* Exercise brief
Your task is to find every line of the listing that includes "linejoin" and copy it.
[Input data — start]
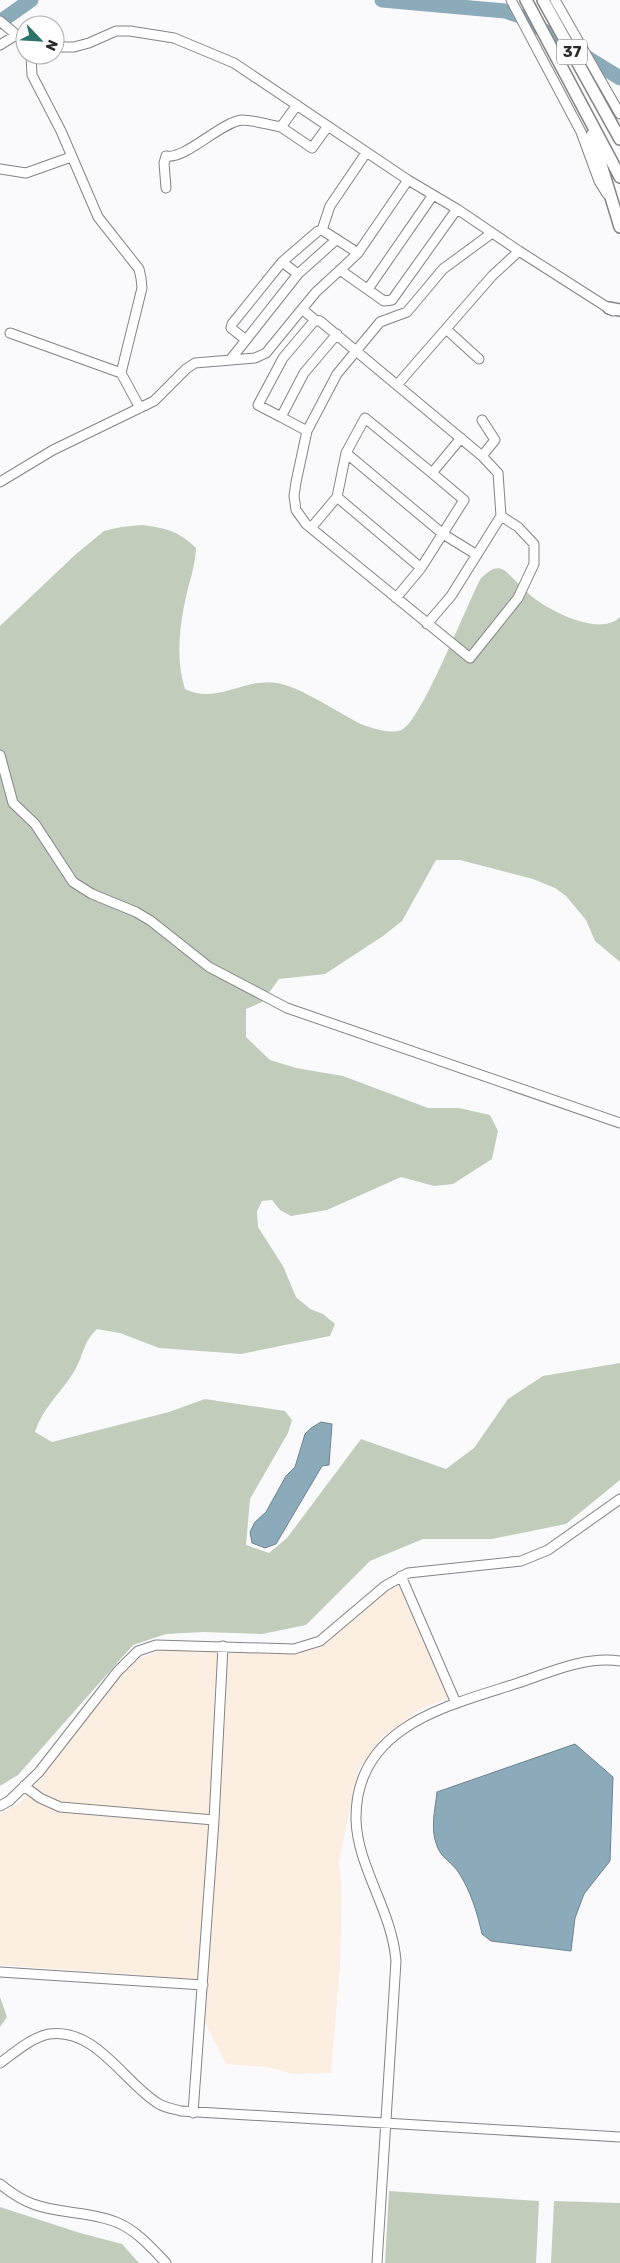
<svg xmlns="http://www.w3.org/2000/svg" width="620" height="2263" font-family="Rubik,sans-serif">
	<rect width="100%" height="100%" fill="#fafafd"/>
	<!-- industrial -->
	<path fill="#fceee0" d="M401,1582L448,1698L420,1709L382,1737L358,1771L339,1861L342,1896L340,1966L331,2073L293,2074L267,2067L226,2064L205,2022L207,1980L0,1965V1814L19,1803L40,1780L120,1673L133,1661L167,1648L289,1654L316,1648L333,1637L384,1591Z"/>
	<!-- green -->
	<path fill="#c1ccba" d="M142,525C165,528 179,531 196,548C195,567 189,583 185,601C179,631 176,660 185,689C216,705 245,677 277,683C301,688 324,704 346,716C352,719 359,724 366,726C375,729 394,735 403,729C423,717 466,606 481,578C488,572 495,565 504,570C515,579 526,593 538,601C557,614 601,636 620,617V962L595,941L586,920L566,896L555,888L533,879L460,860H436L402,921L383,936L325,974L279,979L262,1002L246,1009V1037L270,1060L296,1068L343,1076L428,1108H459L490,1115L498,1131L492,1159L453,1184L434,1186L401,1177L327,1210L291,1216L280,1210L272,1200L262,1201L257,1211L258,1227L283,1266L296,1297L310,1309L323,1314L335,1324L330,1336L241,1354L159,1348L120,1333L97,1329C83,1342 84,1354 75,1370C62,1392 43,1407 35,1432L52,1442L169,1412L205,1399L285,1411L292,1420L288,1433L250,1499L246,1545L269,1553L287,1538L361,1439L446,1469L474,1448L508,1399L543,1376L620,1363V1480L566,1524L492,1539H423L370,1561L306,1625L262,1634L203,1632L166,1634L133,1645L18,1775L0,1786V626L76,554L104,531L121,527Z
		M0,1997L7,2017L0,2027Z
		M389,2191L539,2201L536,2263H385Z
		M554,2201L620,2203V2263H551Z
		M0,2207L80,2233L122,2244L139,2263H0Z"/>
	<!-- water -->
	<path fill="#8babbb" stroke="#6e8490" d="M321,1422L332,1424L329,1465L322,1466L276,1544L265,1548L252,1543L250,1532L255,1522L266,1512L286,1476L295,1467L305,1434L311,1428Z
		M575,1744L613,1777L610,1861L584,1894L575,1918L571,1951L491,1941L482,1934C477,1912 471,1892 459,1873C453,1863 441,1858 437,1846C430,1829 435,1810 437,1792Z"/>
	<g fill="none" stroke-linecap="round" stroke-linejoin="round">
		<!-- river -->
		<path stroke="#8babbb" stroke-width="15" d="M382,0L505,11L520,16L620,78
			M0,22L31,0"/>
		<!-- minor casing -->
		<g stroke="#848487" stroke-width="11">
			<path id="minor" d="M511,0L581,132L599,181L607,194
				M555,0L620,114
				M0,21L25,42
				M0,45L16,35
				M55,47H74L89,43L116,31H130L174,38L234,63L408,180L457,209L519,251L613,311
				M31,55L32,75L61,131L98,217L139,269L141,278L142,288L121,373L140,408
				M297,105L281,127L312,148L328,126
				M0,169L26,173L71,157
				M408,180L358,253L340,270L384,301L392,300L457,209
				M166,188L164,163L166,156C185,160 221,122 242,120C254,120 269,125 281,127
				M322,230L358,253
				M492,233L443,269L407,312L380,322L337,374L307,431L296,482L294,496L296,510L306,524L470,658L518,598L534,564V544L518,527L501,516
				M282,262L298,274L336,240
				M340,270L316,292L302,309L315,320L320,321L482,456L498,473L501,516L451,596L427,624
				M368,289L433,195
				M446,329L479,359
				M10,333L121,373
				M246,340L298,274
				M230,360L246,340L231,328L232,324L282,262L318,231L322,230L330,206L366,153
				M397,385L492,276L519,251
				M281,417L258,405L283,358L315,320
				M482,420L495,440L482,456
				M307,431L281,417L304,373L337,334
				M461,438L432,473L365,418L346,453L443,534L477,555
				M0,482L53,450L154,401L186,369L195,363L255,358L266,353L302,309
				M337,497L346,453
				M311,528L337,497L421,568
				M396,598L421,568L464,500L432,473
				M0,755L13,803L35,824L73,882L92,894L136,912L151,921L209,967L287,1008L620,1123
				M401,1576L456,1703
				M24,1786L40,1798L60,1807L214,1820
				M0,1806L9,1801L39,1772L117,1672L138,1651L156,1645L294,1649L320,1641L385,1586L408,1573L521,1561L548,1550L620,1499
				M0,1972L203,1985
				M0,2063C14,2053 32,2037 49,2034C96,2027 125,2084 159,2104C166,2108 174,2109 181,2111L620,2137
				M193,2113L214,1820L223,1646
				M0,2184C10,2192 21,2200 33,2204C59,2214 89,2211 116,2222C136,2230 151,2247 166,2263
				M377,2263L396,1961C392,1910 357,1867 356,1819C355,1726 447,1706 518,1683C551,1672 585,1656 620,1661"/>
		</g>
		<!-- major casing -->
		<g stroke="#848487" stroke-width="14">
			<path id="major" d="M526,0L620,177
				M543,0L620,139
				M592,135L620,227
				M609,308L620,310"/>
		</g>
		<!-- minor -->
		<use href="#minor" stroke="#fff" stroke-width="9"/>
		<!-- major -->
		<use href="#major" stroke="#fff" stroke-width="11"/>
	</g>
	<g text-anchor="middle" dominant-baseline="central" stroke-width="4" stroke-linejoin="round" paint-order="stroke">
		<!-- shield labels -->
		<rect fill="#fff" stroke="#6a6a6b" stroke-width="1" x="557" y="39.5" width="30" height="25" rx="4"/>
		<g font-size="15" font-weight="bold" fill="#2a2a2b">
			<text x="572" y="52">37</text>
		</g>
	</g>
	<!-- north arrow -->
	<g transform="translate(40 40) rotate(115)"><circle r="24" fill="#ffffff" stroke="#aaaaaa"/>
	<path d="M0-4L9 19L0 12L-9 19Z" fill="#2b736b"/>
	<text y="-8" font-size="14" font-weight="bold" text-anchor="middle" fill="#2a2a2b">N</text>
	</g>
</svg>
[Input data — finish]
* Task output
	<g fill="none" stroke-linecap="round" stroke-linejoin="round">
	<g text-anchor="middle" dominant-baseline="central" stroke-width="4" stroke-linejoin="round" paint-order="stroke">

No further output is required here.